When it comes to consumption on the non-medical side, it’s not clear to me what that market is ultimately going to look like. Probably not exactly what the advocates think it’s going to be. It never is. Once there’s that level of money on the table, if you’re not accounting for how Costco is going to approach this, or if you think your dispensary is going to double in size without accounting for the incentives for the rest of the mass markets to start entering, you’re making a mistake. So we’re trying to mostly watch that part of the market. On the industrial side, the pre-consumption side, we’ve had a lot of interest from folks wanting permits and that sort of thing already.
Some of my colleagues on the city council probably won’t be voting for any of these initiatives. They have concerns, even on the industrial side. My own point of view is there’s a lot of stuff that we’re currently warehousing and trucking and processing in the city that you would not want in a shop next to a daycare center, but that’s what an industrial city does.

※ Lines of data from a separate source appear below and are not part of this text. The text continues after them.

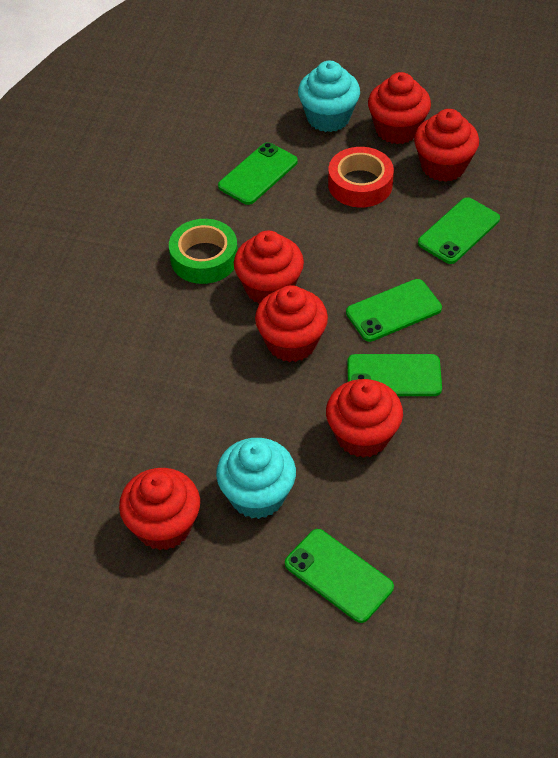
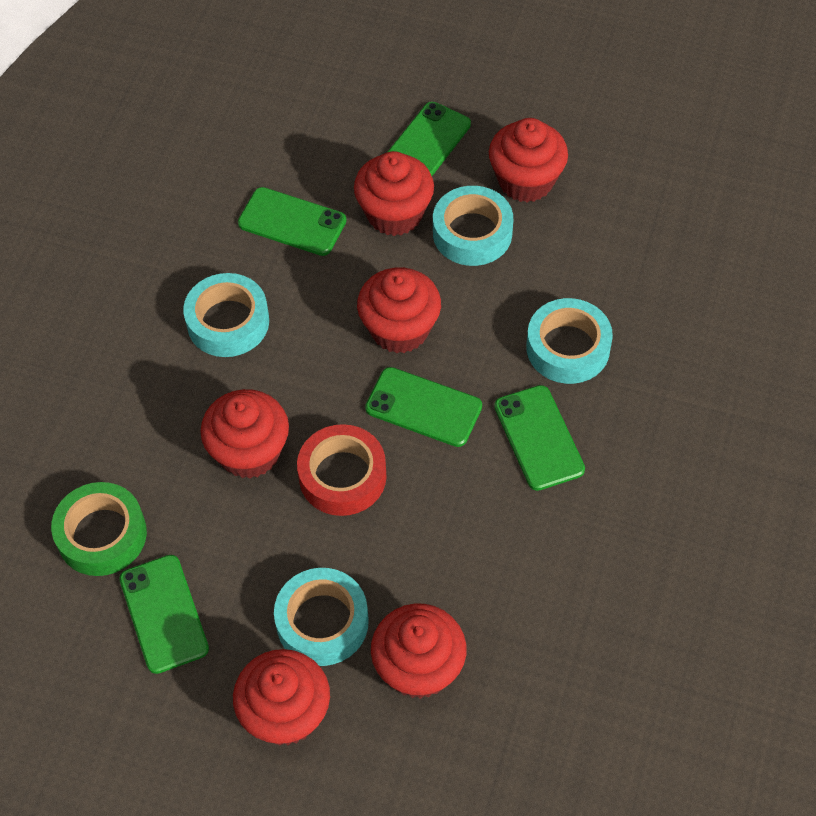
turquoise cupcake: [216,438,296,519] [298,61,360,132] = 2 -> none = 0
turquoise tape: none = 0 -> [183,273,269,357] [274,568,369,666] [433,186,513,266] [526,298,613,384] = 4

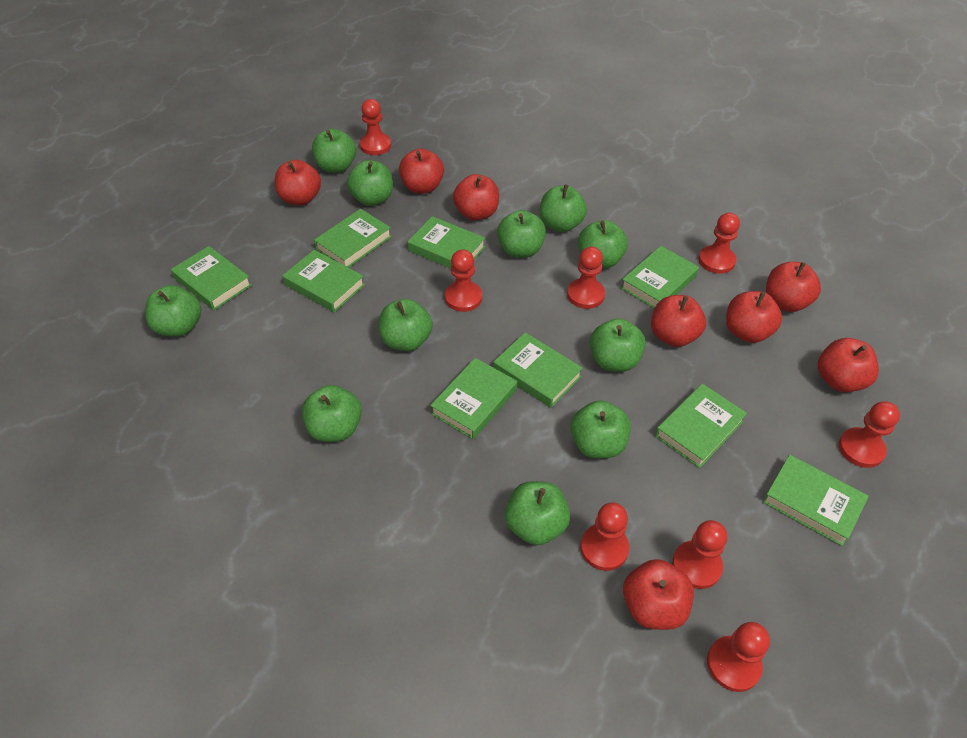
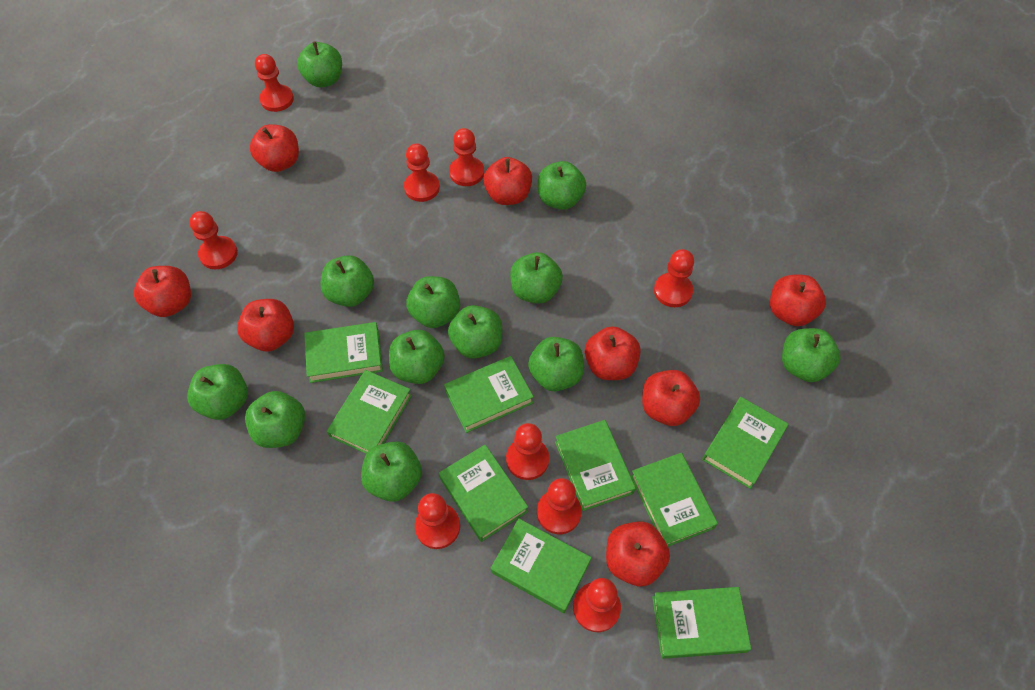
green apple: [145,285,201,336] [302,385,362,442] [312,129,356,173] [347,160,393,206] [379,299,433,351] [497,210,546,258] [505,481,570,545] [540,185,587,232] [570,400,630,458] [578,220,628,269] [590,318,646,372] = 11 -> [187,364,248,420] [245,391,305,448] [297,41,342,88] [320,255,374,307] [361,441,422,502] [389,330,445,384] [406,276,460,328] [448,305,502,359] [510,252,563,304] [528,337,584,391] [538,161,586,210] [782,328,841,382] = 12
red pawn: [360,99,391,155] [445,249,482,312] [567,246,605,309] [580,502,629,571] [672,520,727,589] [699,213,740,274] [707,622,770,692] [839,402,900,468] = 8 -> [189,211,238,269] [255,54,294,112] [404,143,440,202] [415,493,460,549] [449,128,484,186] [506,423,549,480] [537,478,582,534] [573,578,621,632] [654,249,694,307] = 9

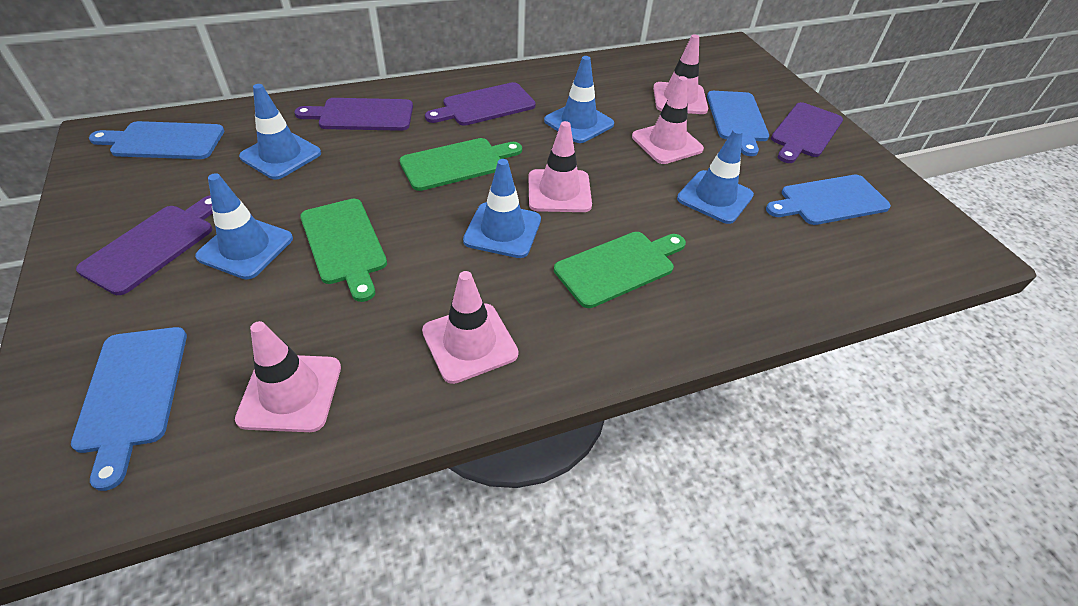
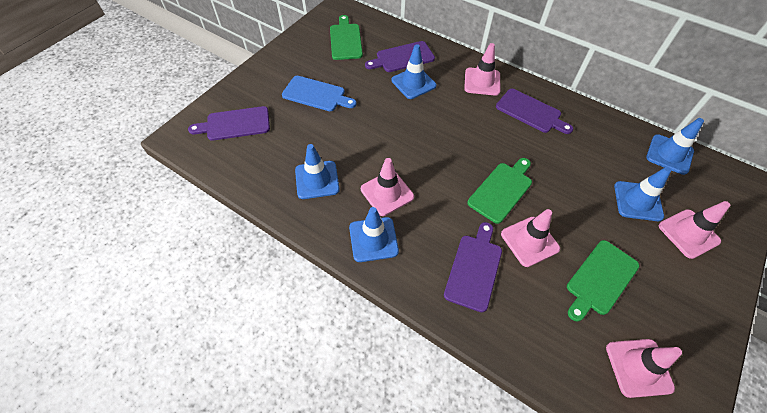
blue cutting board: [71,327,187,491] [89,121,224,159] [707,91,769,156] [766,175,891,225] = 4 -> [282,76,357,111] = 1

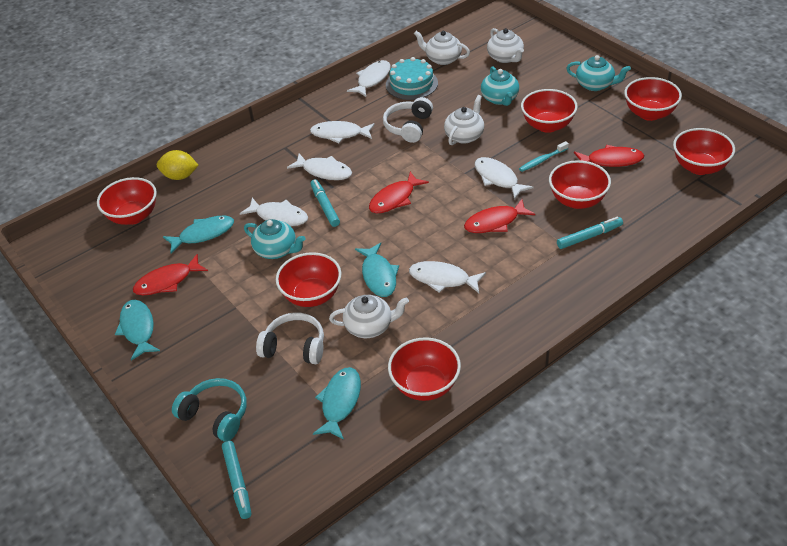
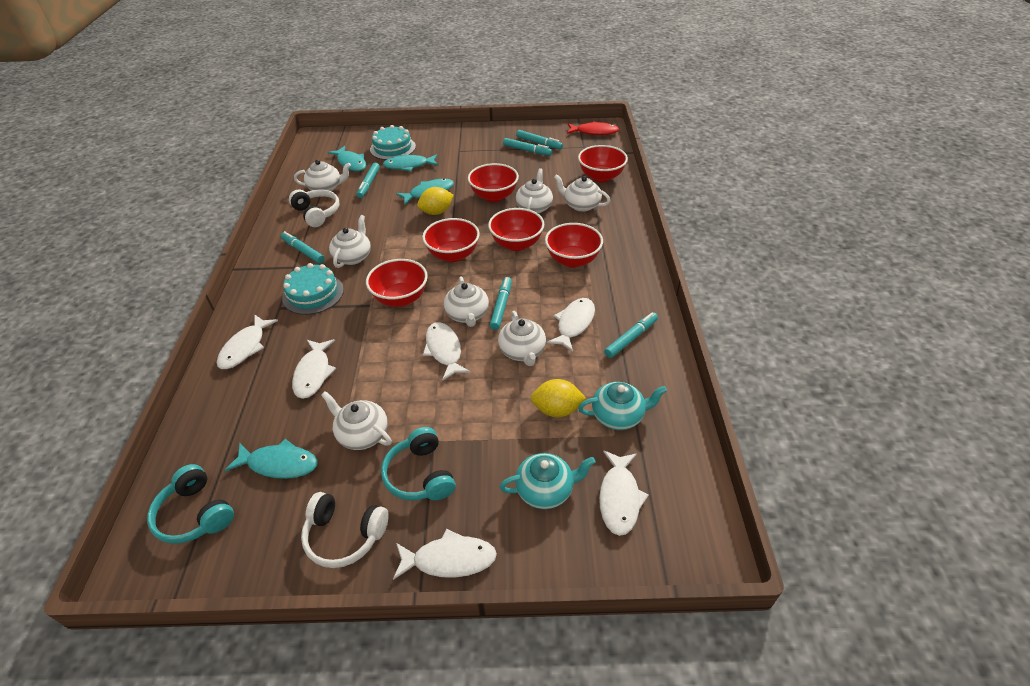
red bowl: [97,177,157,225] [276,252,341,307] [388,337,461,401] [521,89,578,133] [549,160,611,209] [624,77,682,121] [673,128,735,175] = 7 -> [366,259,428,307] [422,218,480,262] [468,163,519,202] [488,208,544,251] [545,223,603,268] [578,145,628,182] = 6
red fish: [133,254,208,295] [369,172,429,213] [464,199,535,233] [574,145,644,167] = 4 -> [567,121,619,135] = 1
turquoise cake: [386,57,438,100] = 1 -> [282,263,344,315] [370,125,416,160] = 2
turquoise headphones: [172,378,247,441] = 1 -> [147,464,234,544] [381,427,456,500] = 2
turquoise marker: [222,441,251,519] [310,179,340,227] [557,217,623,249] = 3 -> [281,231,325,264] [357,162,380,198] [490,277,512,330] [503,138,552,156] [516,130,563,150] [604,312,658,358] = 6
turquoise teapot: [244,219,306,259] [481,66,519,106] [566,55,631,91] = 3 -> [500,453,596,509] [578,382,667,430] = 2
turquoise toothbrush: [519,141,569,172] = 1 -> none = 0
white teapot: [329,295,409,338] [414,31,470,65] [444,95,484,145] [487,28,524,63] = 4 -> [294,160,351,191] [321,391,392,450] [329,215,371,268] [444,276,489,327] [498,311,546,366] [516,168,553,214] [554,174,610,212] = 7
yellow lemon: [157,150,198,180] = 1 -> [417,187,454,215] [531,379,586,418] = 2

We always have been an industrial city … We have the right protocols for safety and security already in place for all of the biotech products. So we are already putting in place the protocols and procedures for the logistics, distribution, manufacturing side of the [recreational marijuana] business to be located here, on the expectation that those initiatives will happen, in addition to some of the changes that have happened on the medical side as a result of legislation.